On Thu, Mar 3, 2016 at 6:40 PM, Mark Rutland <mark.rutland@arm.com> wrote:
> Hi,
>
> On Thu, Mar 03, 2016 at 06:17:31PM +0100, Alexander Potapenko wrote:
>> Please replace "ASAN" with "KASAN".
>>
>> On Thu, Mar 3, 2016 at 5:54 PM, Mark Rutland <mark.rutland@arm.com> wrote:
>> > Functions which the compiler has instrumented for ASAN place poison on
>> > the stack shadow upon entry and remove this poison prior to returning.
>> >
>> > In some cases (e.g. hotplug and idle), CPUs may exit the kernel a number
>> > of levels deep in C code. If there are any instrumented functions on
>> > this critical path, these will leave portions of the idle thread stack
>> > shadow poisoned.
>> >
>> > If a CPU returns to the kernel via a different path (e.g. a cold entry),
>> > then depending on stack frame layout subsequent calls to instrumented
>> > functions may use regions of the stack with stale poison, resulting in
>> > (spurious) KASAN splats to the console.

========

[Given instruction 1] Please rewrite the records, starting with the line with "collectors: D. Huter & F. J. Lagger" and going on through the line with "genus: Xanthium". Replace "locality" with "site" and leave everything else unchanged.

========

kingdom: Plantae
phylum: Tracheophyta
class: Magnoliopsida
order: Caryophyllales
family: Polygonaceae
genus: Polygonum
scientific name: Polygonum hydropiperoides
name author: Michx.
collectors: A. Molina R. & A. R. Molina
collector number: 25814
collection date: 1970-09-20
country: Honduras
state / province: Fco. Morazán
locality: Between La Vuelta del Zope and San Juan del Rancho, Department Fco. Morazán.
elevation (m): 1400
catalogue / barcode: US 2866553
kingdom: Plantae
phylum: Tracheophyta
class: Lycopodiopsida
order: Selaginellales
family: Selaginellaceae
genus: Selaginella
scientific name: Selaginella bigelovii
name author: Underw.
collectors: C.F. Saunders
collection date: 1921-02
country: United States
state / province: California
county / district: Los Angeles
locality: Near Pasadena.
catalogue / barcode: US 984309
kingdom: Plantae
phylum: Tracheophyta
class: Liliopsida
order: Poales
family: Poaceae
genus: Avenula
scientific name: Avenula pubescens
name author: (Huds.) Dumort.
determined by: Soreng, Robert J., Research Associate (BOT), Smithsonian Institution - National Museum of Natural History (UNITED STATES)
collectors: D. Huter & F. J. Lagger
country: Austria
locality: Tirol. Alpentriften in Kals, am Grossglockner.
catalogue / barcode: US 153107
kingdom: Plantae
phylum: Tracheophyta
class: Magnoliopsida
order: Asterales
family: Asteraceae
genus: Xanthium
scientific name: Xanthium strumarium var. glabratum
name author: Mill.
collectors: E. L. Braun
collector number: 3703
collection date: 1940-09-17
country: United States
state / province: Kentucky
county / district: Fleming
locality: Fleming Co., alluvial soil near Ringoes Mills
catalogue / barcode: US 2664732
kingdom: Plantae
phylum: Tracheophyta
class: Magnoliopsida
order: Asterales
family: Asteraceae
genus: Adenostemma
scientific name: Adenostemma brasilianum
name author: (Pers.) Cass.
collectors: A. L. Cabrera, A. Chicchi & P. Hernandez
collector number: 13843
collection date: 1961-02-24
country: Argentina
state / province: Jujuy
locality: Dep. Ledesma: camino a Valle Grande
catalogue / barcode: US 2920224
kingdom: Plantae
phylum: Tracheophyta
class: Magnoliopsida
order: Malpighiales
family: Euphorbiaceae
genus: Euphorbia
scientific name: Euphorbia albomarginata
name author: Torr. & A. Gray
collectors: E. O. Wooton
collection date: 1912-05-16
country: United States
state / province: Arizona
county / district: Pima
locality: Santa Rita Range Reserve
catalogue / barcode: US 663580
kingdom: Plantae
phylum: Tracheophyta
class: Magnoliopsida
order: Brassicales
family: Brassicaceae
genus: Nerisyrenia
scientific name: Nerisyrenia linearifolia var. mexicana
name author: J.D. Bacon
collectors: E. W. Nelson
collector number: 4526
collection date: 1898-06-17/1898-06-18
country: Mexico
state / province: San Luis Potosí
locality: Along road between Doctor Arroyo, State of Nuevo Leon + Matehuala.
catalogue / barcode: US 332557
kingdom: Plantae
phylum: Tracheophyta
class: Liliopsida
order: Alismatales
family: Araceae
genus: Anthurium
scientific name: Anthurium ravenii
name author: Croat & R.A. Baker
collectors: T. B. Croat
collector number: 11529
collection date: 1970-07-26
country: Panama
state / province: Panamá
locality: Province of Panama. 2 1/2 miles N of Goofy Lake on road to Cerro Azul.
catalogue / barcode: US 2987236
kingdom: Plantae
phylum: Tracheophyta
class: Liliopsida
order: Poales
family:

========

[Given instruction 2] In the email thread about KASAN, what do functions instrumented for ASAN do to the stack shadow when they are entered?

[Correct response 1]
collectors: D. Huter & F. J. Lagger
country: Austria
site: Tirol. Alpentriften in Kals, am Grossglockner.
catalogue / barcode: US 153107
kingdom: Plantae
phylum: Tracheophyta
class: Magnoliopsida
order: Asterales
family: Asteraceae
genus: Xanthium

[Correct response 2] They place poison on the stack shadow.